Our 45th President so loathed his predecessor, he dismantled the whole thing. Even the Pandemic Playbook went into the shredder. Gone was our CDC liason in Beijing, who could have given us direct and timely information independent of the Chinese government or WHO. Gone was our pandemic response team, at home and abroad. Gone were many of the scientists, because the Trump administration oozed toxic anti-intellectualism, and cut funding to prove it.

Through all this, Russia has gotten away with much. It still holds Crimea. It holds Syria. It’s still dealing, unchecked, with Iran and North Korea. And the only superpower perhaps capable of checking Russia’s transgressions, the United States, is now so crippled by the ineptitude of its leadership and the angry squabbling of its citizens (who have learned to hate each other more than any injustice around the world), that Russia is clear and free to do as it pleases.

Thus was the stage, when news of COVID-19 reached the president’s desk. Where were you? The president moved quickly to downplay it. We have audio recordings of him clearly admitting that though he understands it to be a serious and deadly thing, he wants to downplay it, for fear that it could make him look bad. And so he golfed, and told people not to wear masks, and blamed China, and told us, “I don’t accept responsibility.”

Where were you? Where were you, when you heard people say in 2016 that Trump’s presidency would result in dead Americans? Were you voting for him, anyway? Where were you, when he was impeached, and our Senators abdicated their responsibility to their constituents’ well-being, choosing party over country and refusing to convict? Were you calling it a hoax on Facebook?

Because by the time I publish this in the morning of September 11, 2020, over 200,000 Americans will be dead from COVID-19, and rapidly counting. That’s almost 67 September 11 attacks. That’s one-and-a-half September 11 attacks every month since Russia’s favored, supported, bought-and-paid-for candidate took (and immediately violated) the Oath of Office.
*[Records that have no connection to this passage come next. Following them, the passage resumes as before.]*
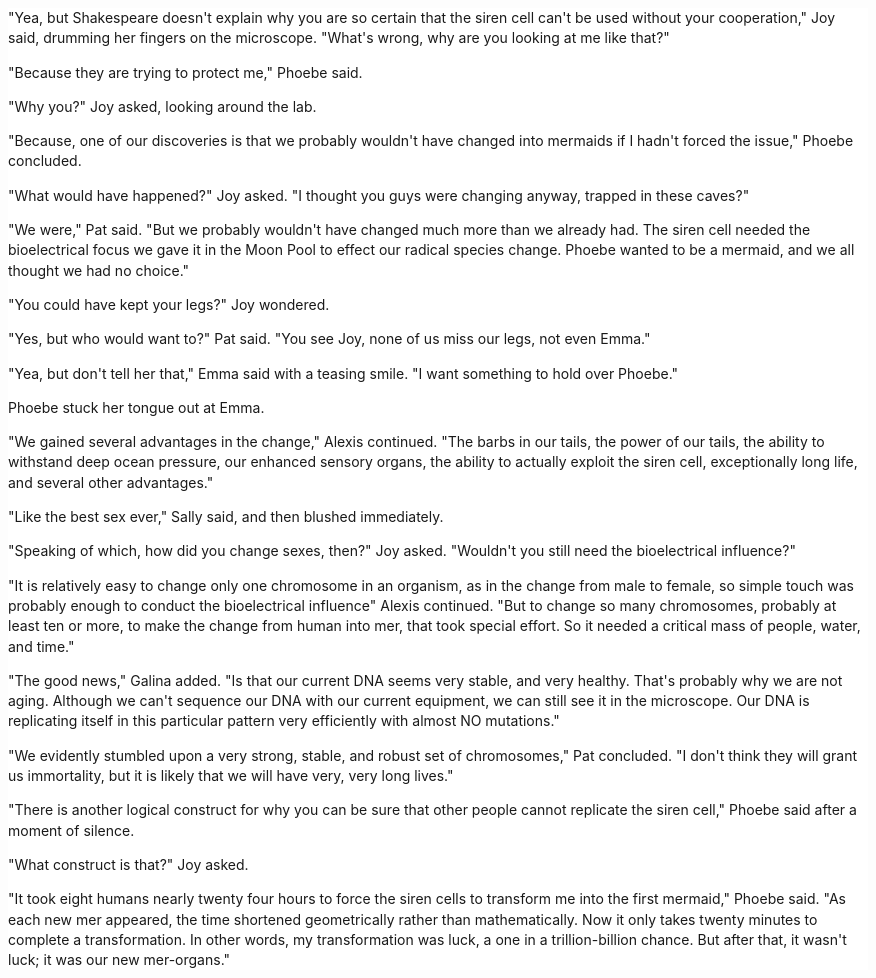 "Yea, but Shakespeare doesn't explain why you are so certain that the siren cell can't be used without your cooperation," Joy said, drumming her fingers on the microscope. "What's wrong, why are you looking at me like that?"

"Because they are trying to protect me," Phoebe said.

"Why you?" Joy asked, looking around the lab.

"Because, one of our discoveries is that we probably wouldn't have changed into mermaids if I hadn't forced the issue," Phoebe concluded.

"What would have happened?" Joy asked. "I thought you guys were changing anyway, trapped in these caves?"

"We were," Pat said. "But we probably wouldn't have changed much more than we already had. The siren cell needed the bioelectrical focus we gave it in the Moon Pool to effect our radical species change. Phoebe wanted to be a mermaid, and we all thought we had no choice."

"You could have kept your legs?" Joy wondered.

"Yes, but who would want to?" Pat said. "You see Joy, none of us miss our legs, not even Emma."

"Yea, but don't tell her that," Emma said with a teasing smile. "I want something to hold over Phoebe."

Phoebe stuck her tongue out at Emma.

"We gained several advantages in the change," Alexis continued. "The barbs in our tails, the power of our tails, the ability to withstand deep ocean pressure, our enhanced sensory organs, the ability to actually exploit the siren cell, exceptionally long life, and several other advantages."

"Like the best sex ever," Sally said, and then blushed immediately.

"Speaking of which, how did you change sexes, then?" Joy asked. "Wouldn't you still need the bioelectrical influence?"

"It is relatively easy to change only one chromosome in an organism, as in the change from male to female, so simple touch was probably enough to conduct the bioelectrical influence" Alexis continued. "But to change so many chromosomes, probably at least ten or more, to make the change from human into mer, that took special effort. So it needed a critical mass of people, water, and time."

"The good news," Galina added. "Is that our current DNA seems very stable, and very healthy. That's probably why we are not aging. Although we can't sequence our DNA with our current equipment, we can still see it in the microscope. Our DNA is replicating itself in this particular pattern very efficiently with almost NO mutations."

"We evidently stumbled upon a very strong, stable, and robust set of chromosomes," Pat concluded. "I don't think they will grant us immortality, but it is likely that we will have very, very long lives."

"There is another logical construct for why you can be sure that other people cannot replicate the siren cell," Phoebe said after a moment of silence.

"What construct is that?" Joy asked.

"It took eight humans nearly twenty four hours to force the siren cells to transform me into the first mermaid," Phoebe said. "As each new mer appeared, the time shortened geometrically rather than mathematically. Now it only takes twenty minutes to complete a transformation. In other words, my transformation was luck, a one in a trillion-billion chance. But after that, it wasn't luck; it was our new mer-organs."
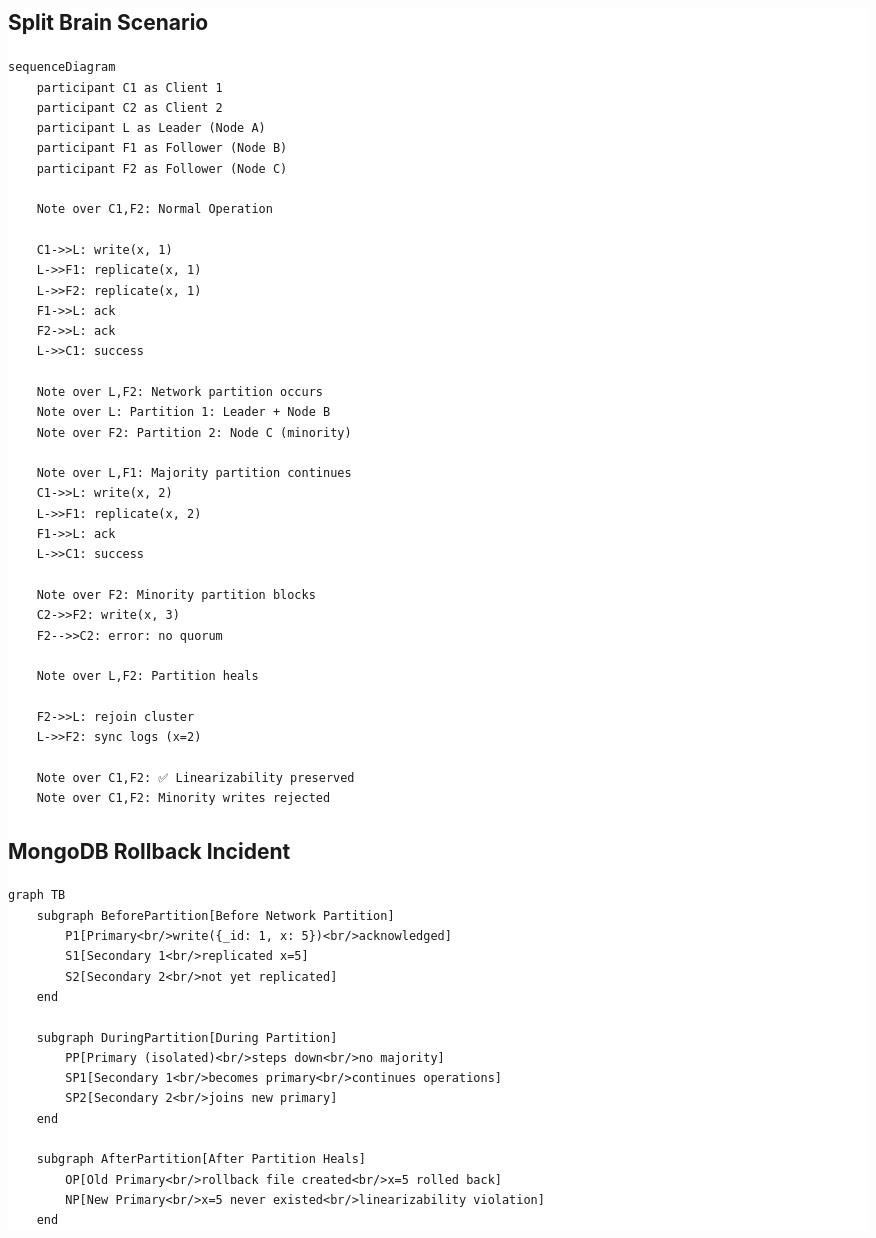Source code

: ## Split Brain Scenario

```mermaid
sequenceDiagram
    participant C1 as Client 1
    participant C2 as Client 2
    participant L as Leader (Node A)
    participant F1 as Follower (Node B)
    participant F2 as Follower (Node C)

    Note over C1,F2: Normal Operation

    C1->>L: write(x, 1)
    L->>F1: replicate(x, 1)
    L->>F2: replicate(x, 1)
    F1->>L: ack
    F2->>L: ack
    L->>C1: success

    Note over L,F2: Network partition occurs
    Note over L: Partition 1: Leader + Node B
    Note over F2: Partition 2: Node C (minority)

    Note over L,F1: Majority partition continues
    C1->>L: write(x, 2)
    L->>F1: replicate(x, 2)
    F1->>L: ack
    L->>C1: success

    Note over F2: Minority partition blocks
    C2->>F2: write(x, 3)
    F2-->>C2: error: no quorum

    Note over L,F2: Partition heals

    F2->>L: rejoin cluster
    L->>F2: sync logs (x=2)

    Note over C1,F2: ✅ Linearizability preserved
    Note over C1,F2: Minority writes rejected
```

## MongoDB Rollback Incident

```mermaid
graph TB
    subgraph BeforePartition[Before Network Partition]
        P1[Primary<br/>write({_id: 1, x: 5})<br/>acknowledged]
        S1[Secondary 1<br/>replicated x=5]
        S2[Secondary 2<br/>not yet replicated]
    end

    subgraph DuringPartition[During Partition]
        PP[Primary (isolated)<br/>steps down<br/>no majority]
        SP1[Secondary 1<br/>becomes primary<br/>continues operations]
        SP2[Secondary 2<br/>joins new primary]
    end

    subgraph AfterPartition[After Partition Heals]
        OP[Old Primary<br/>rollback file created<br/>x=5 rolled back]
        NP[New Primary<br/>x=5 never existed<br/>linearizability violation]
    end

```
We solemnly vow every year, “Never forget.” But we have forgotten. We’ve forgotten to come together as Americans to fight for America. We’ve forgotten to stand up to attacks. We take our moments of silence in somber remembrance, but we forget just how loud we were in the aftermath.

We already know that Russia is interfering in our elections again, this year. Their favored candidate is using the full force and power of the US government to steal the election through voter suppression. The US Post Office is being hamstrung so as to make voting by mail less appealing. Polling locations have been shut down, particularly in areas with economically disadvantaged people, and people of color. The stark choice many voters will face this November is between risking the virus by waiting in long lines in person, or risking finding a secure means of voting remotely.

What we need this year is not a moment of silence. With our very system of democracy under attack, with hundreds of thousands of innocent Americans dying, we need to come together and clearly choose America over our adversaries — without and within.

We need a moment of loudness.

We must always take sides. Neutrality helps the oppressor, never the victim. Silence encourages the tormentor, never the tormented.